→ Requisiti del compito
**A)** Rispondi alle seguenti domande sull'articolo relativo al Fondo High-Tech:
(i) A quanto ammonta lo stanziamento previsto dal decreto?
(ii) Quale ministro per l'Innovazione e le tecnologie ha firmato il decreto?
(iii) In quale area del Paese il fondo intende sostenere le imprese innovative?
**B)** Prosegui l'articolo sul Fondo High-Tech partendo dalla sua ultima frase.

→ Testo fornito
------------------------------------------------

Fondo High-Tech per le aziende al Sud

da Milano

Decolla il Fondo High-Tech lanciato dal governo per favorire l’afflusso di venture capital a sostegno delle piccole, medie e nuove imprese altamente innovative nel Mezzogiorno. La Gazzetta Ufficiale ha infatti pubblicato il decreto firmato dai ministri per l’Innovazione e le tecnologie Lucio Stanca, dell’Economia Giulio Tremonti e dello Sviluppo e Coesione Territoriale Gianfranco Miccichè, che stanzia 100 milioni di euro per promuovere la partecipazione del capitale di rischio nelle Pmi che utilizzano tecnologie digitali per l’innovazione di prodotto e di processo, allo scopo di incentivare gli investitori istituzionali a operare in Italia mediante la partecipazione al Fondo High-Tech.

------------------------------------------------

Record di dati:
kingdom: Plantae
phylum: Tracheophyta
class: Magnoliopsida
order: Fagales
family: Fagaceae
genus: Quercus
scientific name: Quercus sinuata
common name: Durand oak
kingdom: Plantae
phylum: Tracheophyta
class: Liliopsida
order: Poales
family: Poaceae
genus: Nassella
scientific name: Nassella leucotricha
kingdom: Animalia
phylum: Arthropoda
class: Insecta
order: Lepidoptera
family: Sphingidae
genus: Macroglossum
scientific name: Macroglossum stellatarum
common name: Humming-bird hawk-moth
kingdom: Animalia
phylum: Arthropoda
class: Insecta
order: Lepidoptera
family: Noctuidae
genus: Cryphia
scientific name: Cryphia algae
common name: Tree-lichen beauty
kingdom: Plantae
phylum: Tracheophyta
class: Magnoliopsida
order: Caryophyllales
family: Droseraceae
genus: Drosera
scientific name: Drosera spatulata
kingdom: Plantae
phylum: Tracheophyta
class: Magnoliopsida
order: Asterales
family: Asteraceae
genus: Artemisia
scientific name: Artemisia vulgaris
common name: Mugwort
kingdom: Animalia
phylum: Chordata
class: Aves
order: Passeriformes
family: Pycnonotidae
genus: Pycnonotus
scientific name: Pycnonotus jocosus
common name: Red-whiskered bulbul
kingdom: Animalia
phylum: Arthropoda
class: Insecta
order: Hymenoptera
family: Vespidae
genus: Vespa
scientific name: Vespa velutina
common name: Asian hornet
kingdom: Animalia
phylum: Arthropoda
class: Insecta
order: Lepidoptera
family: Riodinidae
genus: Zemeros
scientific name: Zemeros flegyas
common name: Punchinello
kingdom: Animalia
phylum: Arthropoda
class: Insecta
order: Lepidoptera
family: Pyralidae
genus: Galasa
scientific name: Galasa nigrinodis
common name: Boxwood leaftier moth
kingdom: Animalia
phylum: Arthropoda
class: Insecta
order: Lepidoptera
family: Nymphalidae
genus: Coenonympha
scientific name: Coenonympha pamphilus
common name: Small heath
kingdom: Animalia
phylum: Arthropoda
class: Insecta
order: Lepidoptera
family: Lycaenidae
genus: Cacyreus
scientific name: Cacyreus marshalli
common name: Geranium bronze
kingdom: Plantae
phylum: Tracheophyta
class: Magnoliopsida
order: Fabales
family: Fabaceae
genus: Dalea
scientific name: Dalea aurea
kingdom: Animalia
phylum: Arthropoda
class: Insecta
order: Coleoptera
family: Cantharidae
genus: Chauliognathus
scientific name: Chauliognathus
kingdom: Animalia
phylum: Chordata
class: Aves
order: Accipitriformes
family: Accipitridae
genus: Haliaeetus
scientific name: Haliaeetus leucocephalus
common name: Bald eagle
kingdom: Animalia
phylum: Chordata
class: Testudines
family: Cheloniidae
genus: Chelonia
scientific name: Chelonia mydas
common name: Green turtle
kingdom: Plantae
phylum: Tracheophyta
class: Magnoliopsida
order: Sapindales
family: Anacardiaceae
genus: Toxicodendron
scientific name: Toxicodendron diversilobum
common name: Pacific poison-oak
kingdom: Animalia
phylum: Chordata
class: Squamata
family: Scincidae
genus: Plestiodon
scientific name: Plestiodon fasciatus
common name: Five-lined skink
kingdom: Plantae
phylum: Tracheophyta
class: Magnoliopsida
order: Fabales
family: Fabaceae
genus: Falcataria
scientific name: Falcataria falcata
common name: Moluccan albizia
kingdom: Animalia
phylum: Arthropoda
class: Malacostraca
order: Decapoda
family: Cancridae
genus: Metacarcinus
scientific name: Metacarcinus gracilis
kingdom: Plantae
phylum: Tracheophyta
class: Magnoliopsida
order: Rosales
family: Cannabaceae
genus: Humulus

------------------------------------------------

→ Soluzioni degli esercizi
**A)**
(i) 100 milioni di euro.
(ii) Lucio Stanca.
(iii) Nel Mezzogiorno.

**B)**
Del provvedimento - ha affermato il ministro Stanca - «sono beneficiarie le Pmi e gli spin-off che attuano grande innovazione tecnologica attraverso le tecnologie dell’informazione e comunicazione e che hanno programmi di investimento in aree sottoutilizzate (Sud, Abruzzo e Molise), anche se la loro sede è nel Centro Nord. La tipologia degli interventi prevede il co-investimento dello Stato nella misura del 50% in fondi specializzati e del 33% in fondi generalisti, abbattendo in tal modo il rischio dei venture-capitalist in settori in cui esso è particolarmente alto». In pratica lo Stato affianca l’investitore, lasciandogli un maggior ritorno nel caso in cui il progetto sia vincente, ma assumendosi alla pari i rischi delle perdite.